Former refugee speaks out on decolonising the mind

Book cover. PHOTO/FILE

What you need to know:

  • Book Title: Unlock the Mind: Knowledge of Truth is the Fountain of Freedom
  • Author: Ntahira Bolingo
  • Year of Publication: 2023
  • Price: Shs60,000
  • Pages: 260
  • Where: Aristoc Bookshop

Uganda is famed globally for being the place where refugees easily find a home and in Ntahira Bolingo’s new book this is once again demonstrated. Bolingo was born in the restive eastern Democratic Republic of the Congo (DRC).  

When the First Congo War (1996–1997) began in the wake of the 1994 Rwandan Genocide, ethnic Hutu extremists killed a projected one million marginal ethnic Tutsis and moderate Hutus in Rwanda. During and following the genocide, nearly two million Hutu refugees were matched to the Congolese border, mostly settling in refugee camps in the North Kivu and South Kivu provinces. A small subset of those Rwandans who entered the DRC were extremists who began organising militias within the Congo.

Pressure deepened as Tutsi militias organised against the Hutu groups and as foreign powers began taking sides. Whilst the rest of the world was busy getting engrossed in the English Premier League in the early 2000s, Bolingo’s village was attacked by gunmen. Thankfully, he managed to sneak out.  

Bolingo had nothing with him when he found Samaritans in a lorry headed to the border town of Bunagana. Even without travel documents, Bolingo was allowed into Uganda where he settled in the southwestern town of Kisoro.  

The author also explains how welcoming Ugandan security agencies were towards a refugee like him who had utterly nothing on him.

“ … I was surprised that the policemen welcomed me as if I was one of their relatives. I was told to make a statement, which was recorded in their books of registry,” Bolingo writes, adding that during his stay in Kisoro he was allowed to move wherever he wanted to go.  

He proceeded to disclose thus: “ I know there are some countries that treat refugees like prisoners once received in their admission centres. There, you are not allowed to move. These are practices that need to be condoned […] Every person must have the right to movement.”

Having left Kisoro and seamlessly settled in the capital, Kampala, where founded a not-for-profit organisation called Hope of Children and Women Victims, Bolingo started to look into the ills that he reckons ensure Africans are stuck in underdevelopment and dearth.  

One of the problems bedevilling the society is reading because the author says during slavery African ancestors were not allowed to read. Yet the slaves who wanted to learn could only do it in hiding to ensure that the master didn’t see that they were learning.

Mainstream slavery may have ended around 1900, but the author contends that Africans disinterest in reading and writing has been inherited.  Reading, he says, to Africans is still a punishment that they only do when they expect examination.

“Have you ever imagined how it is quite impossible to develop if you don’t have a skill in reading books?” Bolingo asks, adding that this is one of the reasons why Africans remain ignorant and even leaders that are entitled to support them are misleading them that the cause of their poverty is the devil.  

The author apportions Africa’s problem to a lack of unity among the 54 states.

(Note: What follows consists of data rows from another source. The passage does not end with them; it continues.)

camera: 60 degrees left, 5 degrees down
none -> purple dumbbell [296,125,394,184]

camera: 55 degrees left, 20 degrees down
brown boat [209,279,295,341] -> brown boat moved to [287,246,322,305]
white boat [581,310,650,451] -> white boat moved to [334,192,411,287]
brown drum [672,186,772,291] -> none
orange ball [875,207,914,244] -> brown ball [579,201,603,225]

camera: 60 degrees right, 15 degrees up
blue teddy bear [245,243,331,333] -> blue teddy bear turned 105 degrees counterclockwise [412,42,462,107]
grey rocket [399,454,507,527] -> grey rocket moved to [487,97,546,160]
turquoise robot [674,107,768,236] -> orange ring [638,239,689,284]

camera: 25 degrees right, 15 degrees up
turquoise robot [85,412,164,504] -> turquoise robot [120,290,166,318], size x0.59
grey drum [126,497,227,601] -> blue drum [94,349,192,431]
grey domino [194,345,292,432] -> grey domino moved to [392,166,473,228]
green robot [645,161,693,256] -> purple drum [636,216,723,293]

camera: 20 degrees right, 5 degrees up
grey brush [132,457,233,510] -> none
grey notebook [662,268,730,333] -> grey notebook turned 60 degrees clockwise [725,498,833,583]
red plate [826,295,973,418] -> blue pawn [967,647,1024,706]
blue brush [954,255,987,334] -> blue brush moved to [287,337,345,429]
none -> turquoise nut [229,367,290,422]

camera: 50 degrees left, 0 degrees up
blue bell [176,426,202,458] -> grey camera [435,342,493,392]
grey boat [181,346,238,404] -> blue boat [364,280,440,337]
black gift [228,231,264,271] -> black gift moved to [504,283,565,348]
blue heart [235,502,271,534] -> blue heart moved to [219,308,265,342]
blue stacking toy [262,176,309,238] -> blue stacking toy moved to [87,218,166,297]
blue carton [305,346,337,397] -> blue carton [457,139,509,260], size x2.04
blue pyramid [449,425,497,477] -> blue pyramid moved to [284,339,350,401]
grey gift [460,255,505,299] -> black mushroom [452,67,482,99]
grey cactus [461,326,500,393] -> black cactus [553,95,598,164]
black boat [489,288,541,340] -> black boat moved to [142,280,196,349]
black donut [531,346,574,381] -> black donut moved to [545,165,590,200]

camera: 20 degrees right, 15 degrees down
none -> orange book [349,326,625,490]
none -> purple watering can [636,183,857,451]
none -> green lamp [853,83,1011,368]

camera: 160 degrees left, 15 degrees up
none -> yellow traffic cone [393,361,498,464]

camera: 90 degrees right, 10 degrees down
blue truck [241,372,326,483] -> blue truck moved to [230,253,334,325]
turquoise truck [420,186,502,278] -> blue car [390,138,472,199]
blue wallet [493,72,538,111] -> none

He cites the United States of America and the European Union which have achieved a lot in unity yet African states have failed to replicate the same.

“Others are struggling to have states united but for us we are busy planting ethnicity and tribalism. Who bewitched Africa? It is only in Africa where you will get a person taking a picture with a lot of bundles of money on the table and posting a picture,” he writes.